======== DATA FOR THE TASK

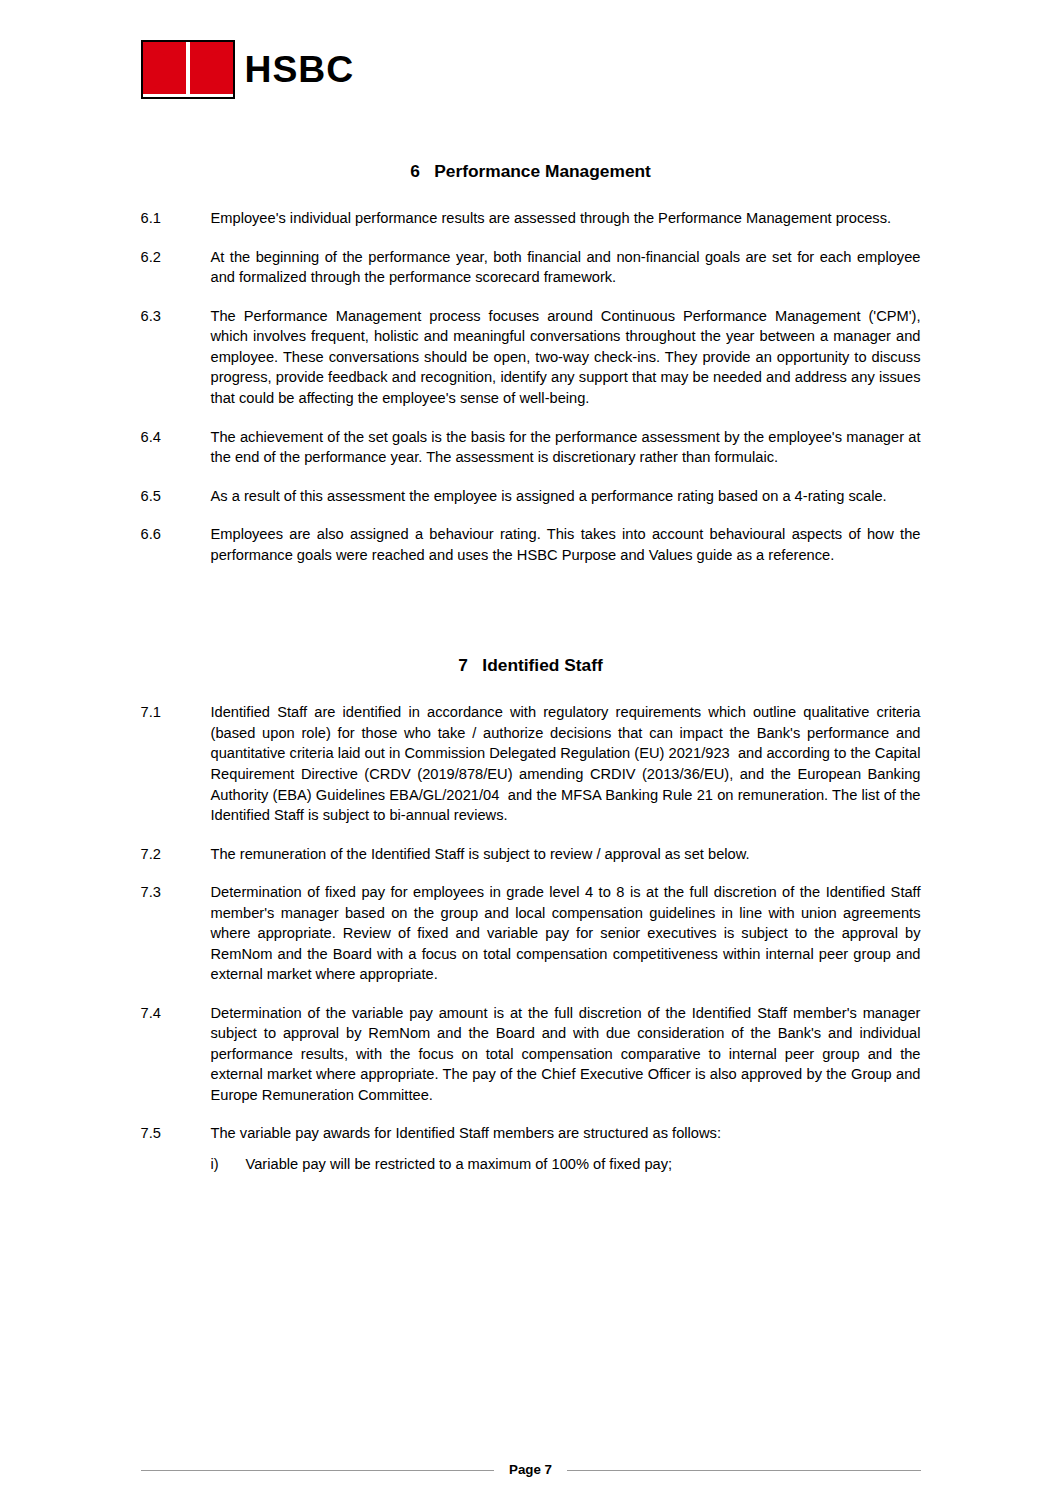HSBC
6 Performance Management
6.1
Employee's individual performance results are assessed through the Performance Management process.
6.2
At the beginning of the performance year, both financial and non-financial goals are set for each employee and formalized through the performance scorecard framework.
6.3
The Performance Management process focuses around Continuous Performance Management ('CPM'), which involves frequent, holistic and meaningful conversations throughout the year between a manager and employee. These conversations should be open, two-way check-ins. They provide an opportunity to discuss progress, provide feedback and recognition, identify any support that may be needed and address any issues that could be affecting the employee's sense of well-being.
6.4
The achievement of the set goals is the basis for the performance assessment by the employee's manager at the end of the performance year. The assessment is discretionary rather than formulaic.
6.5
As a result of this assessment the employee is assigned a performance rating based on a 4-rating scale.
6.6
Employees are also assigned a behaviour rating. This takes into account behavioural aspects of how the performance goals were reached and uses the HSBC Purpose and Values guide as a reference.
7 Identified Staff
7.1
Identified Staff are identified in accordance with regulatory requirements which outline qualitative criteria (based upon role) for those who take / authorize decisions that can impact the Bank's performance and quantitative criteria laid out in Commission Delegated Regulation (EU) 2021/923 and according to the Capital Requirement Directive (CRDV (2019/878/EU) amending CRDIV (2013/36/EU), and the European Banking Authority (EBA) Guidelines EBA/GL/2021/04 and the MFSA Banking Rule 21 on remuneration. The list of the Identified Staff is subject to bi-annual reviews.
7.2
The remuneration of the Identified Staff is subject to review / approval as set below.
7.3
Determination of fixed pay for employees in grade level 4 to 8 is at the full discretion of the Identified Staff member's manager based on the group and local compensation guidelines in line with union agreements where appropriate. Review of fixed and variable pay for senior executives is subject to the approval by RemNom and the Board with a focus on total compensation competitiveness within internal peer group and external market where appropriate.
7.4
Determination of the variable pay amount is at the full discretion of the Identified Staff member's manager subject to approval by RemNom and the Board and with due consideration of the Bank's and individual performance results, with the focus on total compensation comparative to internal peer group and the external market where appropriate. The pay of the Chief Executive Officer is also approved by the Group and Europe Remuneration Committee.
7.5
The variable pay awards for Identified Staff members are structured as follows:
i)
Variable pay will be restricted to a maximum of 100% of fixed pay;
Page 7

================

• [WORK INSTRUCTIONS]:
Output the line containing "Determination of the" together with all later lines of the entries, exactly as written, through the final line.

• [EXPECTED ANSWER]:
Determination of the variable pay amount is at the full discretion of the Identified Staff member's manager subject to approval by RemNom and the Board and with due consideration of the Bank's and individual performance results, with the focus on total compensation comparative to internal peer group and the external market where appropriate. The pay of the Chief Executive Officer is also approved by the Group and Europe Remuneration Committee.
7.5
The variable pay awards for Identified Staff members are structured as follows:
i)
Variable pay will be restricted to a maximum of 100% of fixed pay;
Page 7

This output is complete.